* _Structured page parsing data_:
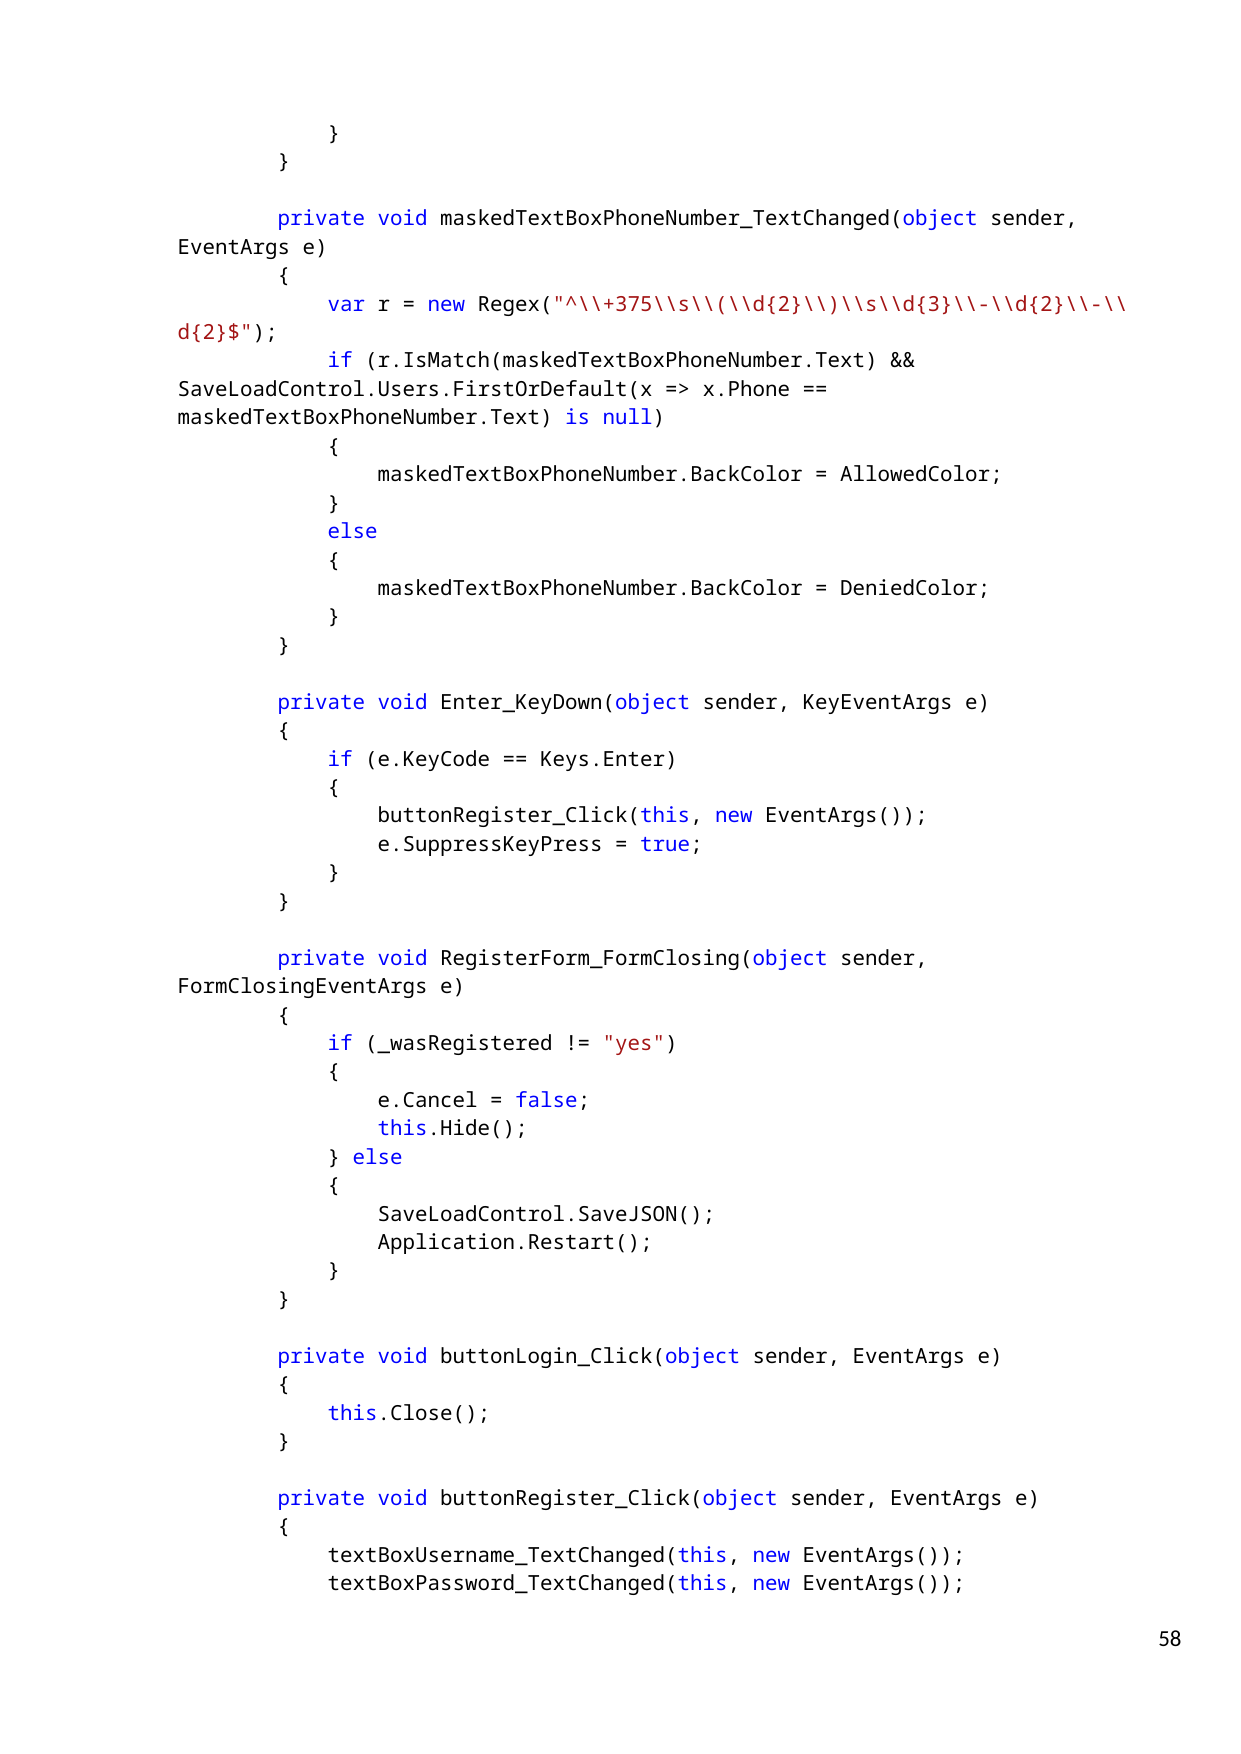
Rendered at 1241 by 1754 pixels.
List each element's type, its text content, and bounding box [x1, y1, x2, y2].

text private void RegisterForm_FormClosing(object sender, FormClosingEventArgs e) [177, 943, 1181, 1000]
text else [177, 516, 1181, 545]
text { [177, 715, 1181, 744]
text SaveLoadControl.SaveJSON(); [177, 1199, 1181, 1227]
text private void buttonRegister_Click(object sender, EventArgs e) [177, 1483, 1181, 1512]
text maskedTextBoxPhoneNumber.BackColor = AllowedColor; [177, 459, 1181, 488]
text this.Hide(); [177, 1113, 1181, 1142]
text buttonRegister_Click(this, new EventArgs()); [177, 801, 1181, 829]
text } [177, 1426, 1181, 1455]
text private void buttonLogin_Click(object sender, EventArgs e) [177, 1341, 1181, 1369]
text { [177, 1170, 1181, 1199]
text } [177, 630, 1181, 658]
text { [177, 1369, 1181, 1398]
text { [177, 545, 1181, 573]
text } [177, 886, 1181, 914]
text } [177, 488, 1181, 516]
text } [177, 118, 1181, 147]
text private void maskedTextBoxPhoneNumber_TextChanged(object sender, EventArgs e) [177, 203, 1181, 260]
text { [177, 1057, 1181, 1085]
text { [177, 431, 1181, 459]
text } [177, 1284, 1181, 1312]
text textBoxPassword_TextChanged(this, new EventArgs()); [177, 1568, 1181, 1597]
text } [177, 147, 1181, 175]
text private void Enter_KeyDown(object sender, KeyEventArgs e) [177, 687, 1181, 715]
text this.Close(); [177, 1398, 1181, 1426]
text { [177, 772, 1181, 801]
text { [177, 1512, 1181, 1540]
text Application.Restart(); [177, 1227, 1181, 1256]
text maskedTextBoxPhoneNumber.BackColor = DeniedColor; [177, 573, 1181, 602]
text if (r.IsMatch(maskedTextBoxPhoneNumber.Text) && SaveLoadControl.Users.FirstOrDefault(x => x.Phone == maskedTextBoxPhoneNumber.Text) is null) [177, 346, 1181, 431]
text if (e.KeyCode == Keys.Enter) [177, 744, 1181, 772]
text } [177, 602, 1181, 630]
text { [177, 1000, 1181, 1028]
text e.SuppressKeyPress = true; [177, 829, 1181, 857]
text } else [177, 1142, 1181, 1170]
text } [177, 1256, 1181, 1284]
text } [177, 857, 1181, 886]
text e.Cancel = false; [177, 1085, 1181, 1113]
text textBoxUsername_TextChanged(this, new EventArgs()); [177, 1540, 1181, 1568]
text var r = new Regex("^\\+375\\s\\(\\d{2}\\)\\s\\d{3}\\-\\d{2}\\-\\d{2}$"); [177, 289, 1181, 346]
text { [177, 260, 1181, 289]
text if (_wasRegistered != "yes") [177, 1028, 1181, 1057]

* _Exercise_:
When you copy the entries, keep every word exactly as it stands and drop any pictures.

* _Answer for this exercise_:
Rendered at 1241 by 1754 pixels.
List each element's type, its text content, and bounding box [x1, y1, x2, y2].

text private void RegisterForm_FormClosing(object sender, FormClosingEventArgs e) [177, 943, 1181, 1000]
text else [177, 516, 1181, 545]
text { [177, 715, 1181, 744]
text SaveLoadControl.SaveJSON(); [177, 1199, 1181, 1227]
text private void buttonRegister_Click(object sender, EventArgs e) [177, 1483, 1181, 1512]
text maskedTextBoxPhoneNumber.BackColor = AllowedColor; [177, 459, 1181, 488]
text this.Hide(); [177, 1113, 1181, 1142]
text buttonRegister_Click(this, new EventArgs()); [177, 801, 1181, 829]
text } [177, 1426, 1181, 1455]
text private void buttonLogin_Click(object sender, EventArgs e) [177, 1341, 1181, 1369]
text { [177, 1170, 1181, 1199]
text } [177, 630, 1181, 658]
text { [177, 1369, 1181, 1398]
text { [177, 545, 1181, 573]
text } [177, 886, 1181, 914]
text } [177, 488, 1181, 516]
text } [177, 118, 1181, 147]
text private void maskedTextBoxPhoneNumber_TextChanged(object sender, EventArgs e) [177, 203, 1181, 260]
text { [177, 1057, 1181, 1085]
text { [177, 431, 1181, 459]
text } [177, 1284, 1181, 1312]
text textBoxPassword_TextChanged(this, new EventArgs()); [177, 1568, 1181, 1597]
text } [177, 147, 1181, 175]
text private void Enter_KeyDown(object sender, KeyEventArgs e) [177, 687, 1181, 715]
text this.Close(); [177, 1398, 1181, 1426]
text { [177, 772, 1181, 801]
text { [177, 1512, 1181, 1540]
text Application.Restart(); [177, 1227, 1181, 1256]
text maskedTextBoxPhoneNumber.BackColor = DeniedColor; [177, 573, 1181, 602]
text if (r.IsMatch(maskedTextBoxPhoneNumber.Text) && SaveLoadControl.Users.FirstOrDefault(x => x.Phone == maskedTextBoxPhoneNumber.Text) is null) [177, 346, 1181, 431]
text if (e.KeyCode == Keys.Enter) [177, 744, 1181, 772]
text } [177, 602, 1181, 630]
text { [177, 1000, 1181, 1028]
text e.SuppressKeyPress = true; [177, 829, 1181, 857]
text } else [177, 1142, 1181, 1170]
text } [177, 1256, 1181, 1284]
text } [177, 857, 1181, 886]
text e.Cancel = false; [177, 1085, 1181, 1113]
text textBoxUsername_TextChanged(this, new EventArgs()); [177, 1540, 1181, 1568]
text var r = new Regex("^\\+375\\s\\(\\d{2}\\)\\s\\d{3}\\-\\d{2}\\-\\d{2}$"); [177, 289, 1181, 346]
text { [177, 260, 1181, 289]
text if (_wasRegistered != "yes") [177, 1028, 1181, 1057]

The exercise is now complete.